The theme of ‘The Mothers’, too, is established here and is reinforced by Hughes’ dedication of the book to the memory of his own mother, Edith Farrar (who died in 1969) and by his prefatory poem (ROE.7) in which his mother lives on briefly for him through her brother. The recent history of the Calder Valley, the dreams and aspirations of its people – “the arguing immortal dead / The hymns rising past farms” which Hughes records in this book, are her memories and her brother’s: “Archaeology of the mouth” which Hughes has attempted to record before the “frayed, fraying hair–fineness” of the thread linking their lives to his is finally broken. Yet, as has already been suggested, there is more to the theme of ‘The Mothers’ than this. It encompasses, also, the philosophical, alchemical ‘Mothers’ and, most importantly, Nature (the Mother Goddess herself) and the regenerative cycles by which she redresses the errors of humankind and restores universal harmony. The Celtic pre–history of the West Yorkshire, too, is an essential part of this theme, for The Mothers (Matres or Matronea) were an important triad of Celtic fertility goddesses, and Brig (Brigid) the patron goddess of poets, gave her name to the Celtic Brigantian people who once inhabited Elmet.

Closely woven into all these themes, is that of fallen divine Light and its ultimate release, which has already been discussed. In addition to the Hermetic and NeoPlatonic influences, however, there are prophetic and visionary aspects to the Hughes’ handling of this particular theme in Remains of Elmet which strongly resemble those of Blake in The Four Zoas and Jerusalem. Each poet has been greatly influenced by the visions described in the New Testament book of ‘The Revelation of St. John’, but in Remains of Elmet it is as if Hughes has adopted Blake’s symbolism of Albion/England from Jerusalem and given it reality. The rock on which Blake’s Albion lies becomes the enduring rock of the Yorkshire moors; Blake’s “Furnaces” are the fires of the sun; and his “starry Wheels” are the “blind skylines revolving dumbly” (ROE.50) over Elmet. All around, the wind, the rain, the storms and the thunder of the Calder Valley rage as they do in Jerusalem:

Albion cold lays on his Rock: storms and snows beat round him,
Beneath the Furnaces & the starry Wheels & the Immortal Tomb
Howling winds cover him: roaring seas dash furious against him
In the deep darkness broad lightnings glare long thunders roll.
(Jer.94:1–4).

The initial fall into generation in the first poem of Remains of Elmet parallels Man’s turning away “down the valleys dark” (Jer.4:22) of Ulro.
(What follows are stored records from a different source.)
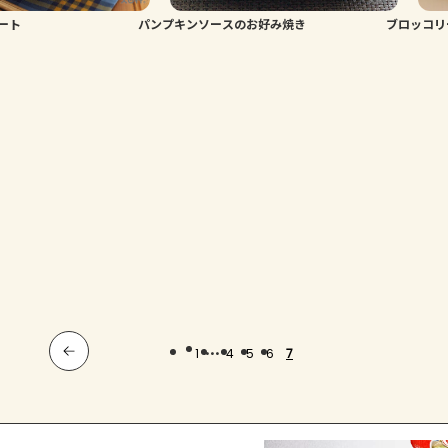
ート
パンプキンソースのお好み焼き
ブロッコリ
...
1
4
5
6
7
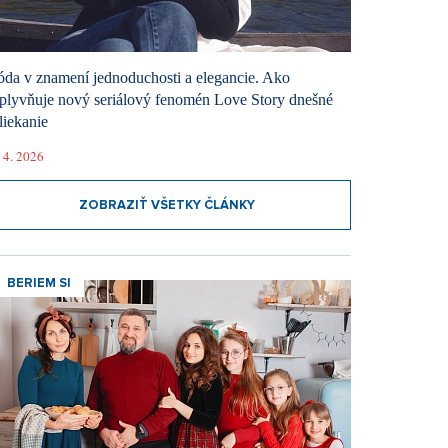
da v znamení jednoduchosti a elegancie. Ako
plyvňuje nový seriálový fenomén Love Story dnešné
liekanie
 4. 2026
ZOBRAZIŤ VŠETKY ČLÁNKY
BERIEM SI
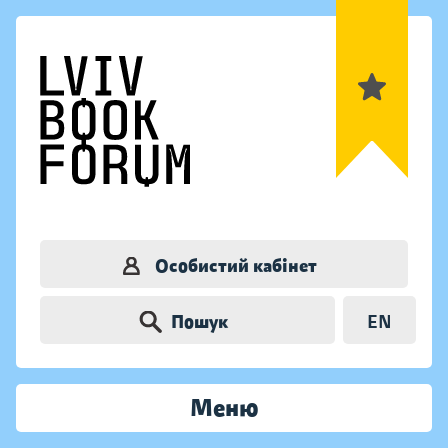
Особистий кабінет
Пошук
EN
Меню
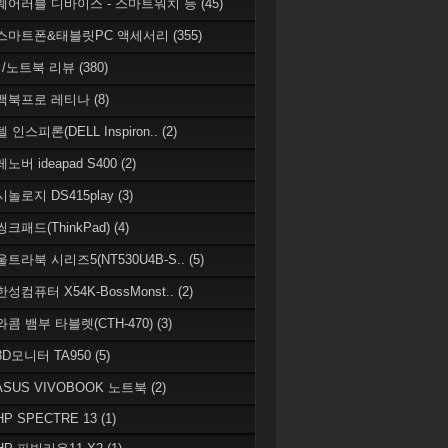
 웨어러블 디바이스 - 스마트워치 등
(45)
 스마트폰&태블릿PC 액세서리
(355)
/노트북 리뷰
(380)
 맥북프로 레티나
(8)
델 인스피론(DELL Inspiron..
(2)
레노버 ideapad S400
(2)
시놀로지 DS415play
(3)
씽크패드(ThinkPad)
(4)
 울트라북 시리즈5(NT530U4B-S..
(5)
한성컴퓨터 X54K-BossMonst..
(2)
 와콤 뱀부 타블렛(CTH-470)
(3)
 3D모니터 TA950
(5)
 ASUS VIVOBOOK 노트북
(2)
HP SPECTRE 13
(1)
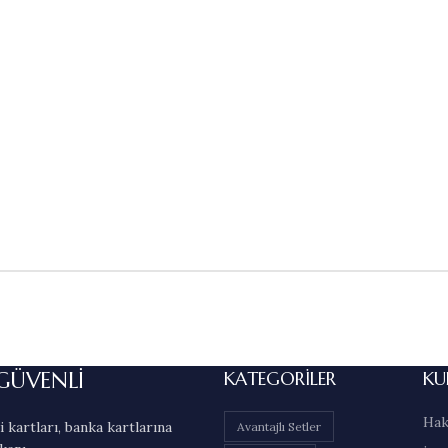
GÜVENLİ
KATEGORILER
KU
Hak
 kartları, banka kartlarına
Avantajlı Setler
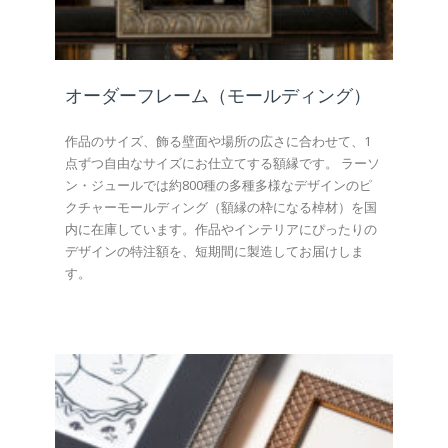
オーダーフレーム（モールディング）
作品のサイズ、飾る壁面や場所の広さに合わせて、1
点ずつ自由なサイズにお仕立てする額縁です。 ラーソ
ン・ジュールでは約800種の多種多様なデザインのピ
クチャーモールディング（額縁の枠になる棹材）を国
内に在庫しています。作品やインテリアにぴったりの
デザインの特注額を、短期間に製造してお届けしま
す。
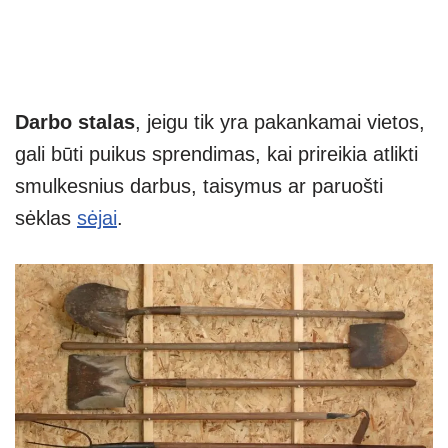
Darbo stalas
, jeigu tik yra pakankamai vietos,
gali būti puikus sprendimas, kai prireikia atlikti
smulkesnius darbus, taisymus ar paruošti
sėklas
sėjai
.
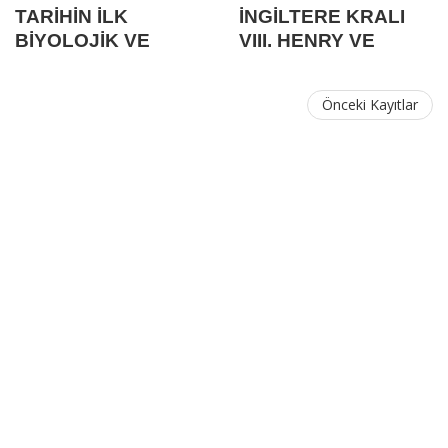
TARİHİN İLK
İNGİLTERE KRALI
BİYOLOJİK VE
VIII. HENRY VE
KİMYASAL
ANGLİKAN KİLİSESİ
SAVAŞLARI
Önceki Kayıtlar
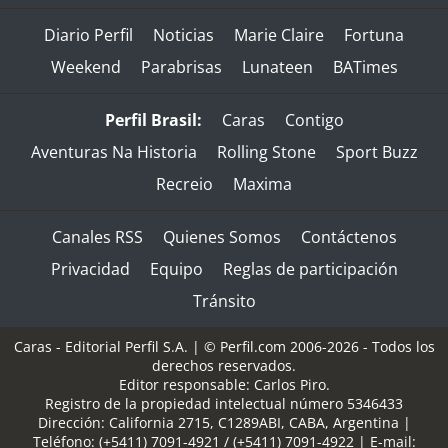
Diario Perfil
Noticias
Marie Claire
Fortuna
Weekend
Parabrisas
Lunateen
BATimes
Perfil Brasil:
Caras
Contigo
Aventuras Na Historia
Rolling Stone
Sport Buzz
Recreio
Maxima
Canales RSS
Quienes Somos
Contáctenos
Privacidad
Equipo
Reglas de participación
Tránsito
Caras - Editorial Perfil S.A.
| © Perfil.com 2006-2026 - Todos los
derechos reservados.
Editor responsable: Carlos Piro.
Registro de la propiedad intelectual número 5346433
Dirección:
California 2715
,
C1289ABI
,
CABA, Argentina
|
Teléfono:
(+5411) 7091-4921
/
(+5411) 7091-4922
| E-mail:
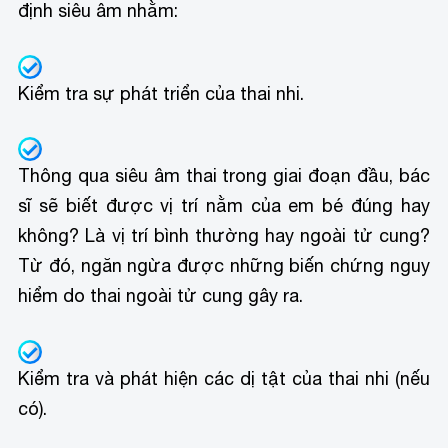
định siêu âm nhằm:
Kiểm tra sự phát triển của thai nhi.
Thông qua siêu âm thai trong giai đoạn đầu, bác
sĩ sẽ biết được vị trí nằm của em bé đúng hay
không? Là vị trí bình thường hay ngoài tử cung?
Từ đó, ngăn ngừa được những biến chứng nguy
hiểm do thai ngoài tử cung gây ra.
Kiểm tra và phát hiện các dị tật của thai nhi (nếu
có).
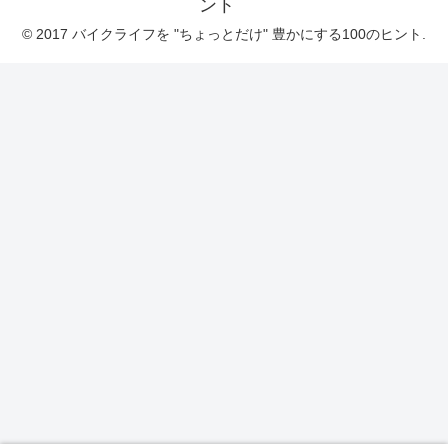
ント
© 2017 バイクライフを "ちょっとだけ" 豊かにする100のヒント.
From then, until the apocalyptic vision in ‘The Angel’ (ROE.124), Hughes’ sequence chronicles the working of Nature’s powers, by means of which the land “Stretches awake, out of Revelations” (‘The Trance Of Light’ (ROE.20), the creatures live and die, and the trapped souls are finally released.

In Remains of Elmet, as one poem clearly states, “It Is All / Happening to the sun. / The fallen sun” (ROE.23); and the Blake poem which this echoes might well serve to summarise Hughes’ healing purpose in this sequence:

Hear the voice of the Bard!
Who Present, Past & Future sees,
Whose ears have heard
The Holy Word
That walk’d among the ancient trees,

Calling the lapsed Soul,
And weeping in the evening dew,
That might controll
The starry pole
And fallen fallen light renew!

“0 Earth, 0 Earth return!
Arise from out the dewy grass;
Night is worn
And the morn
Rises from the slumberous mass.

Turn away no more:
Why wilt thou turn away?
The starry floor
The wat’ry shore
Is giv’n thee till the break of day.”
(Songs of Experience: ‘Introduction’).